O. Anatole von Lilienfeld

Date: 

Thursday, January 30, 2014, 4:15pm to 5:15pm

Location: 

Pfizer Lecture Hall

 

 

Professor O. Anatole von Lilienfeld, University of Basel, Argonne Leadership Computing Facility, Argonne National Laboratory.  "Quantum Machine": Supervised learning of Schrödinger's equation in chemical compound space.  R.B. Woodward Lectures in the Chemical Sciences, Physical Chemistry Seminar

Many of the most relevant chemical properties of matter depend explicitly on atomistic details, rendering an atomistic resolution of any employed simulation model mandatory. Alas, even when using high-performance computing, brute force high-throughput screening is beyond any capacity for all but the simplest systems and properties due to the combinatorial nature of chemical compound space (compositional, constitutional, and conformational isomers). Consequently, when it comes to the computational design of properties or systems that require first principles calculations, a successful optimization algorithm must not only make a trade-off between sufficient accuracy of applied models and computational speed, but must also aim for rapid convergence in terms of number of compounds visited.

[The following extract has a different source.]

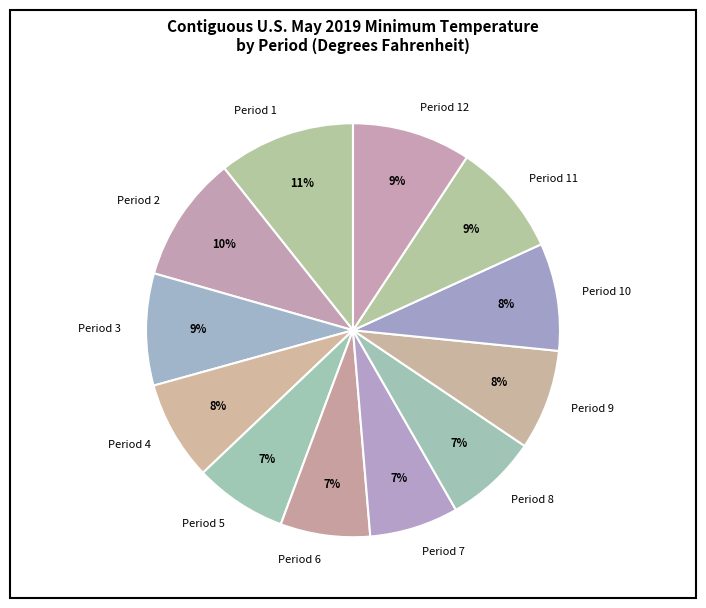

Approximately how many times larger is the value at Period 9 compared to Period 5?

1.1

In this talk I will discuss recent contributions related to the former aspect. More specifically, we developed statistical models to predict quantum mechanical observables based on supervised learning of the electronic Schrodinger equation in chemical space. Our results suggest that out-of-sample molecules in interpolating regimes of chemical space can be predicted with an accuracy that comes close to ``chemical accuracy'' (~1 kcal/mol), highly sought-after in thermo-chemistry and other branches of chemistry, at a fraction of the computational cost.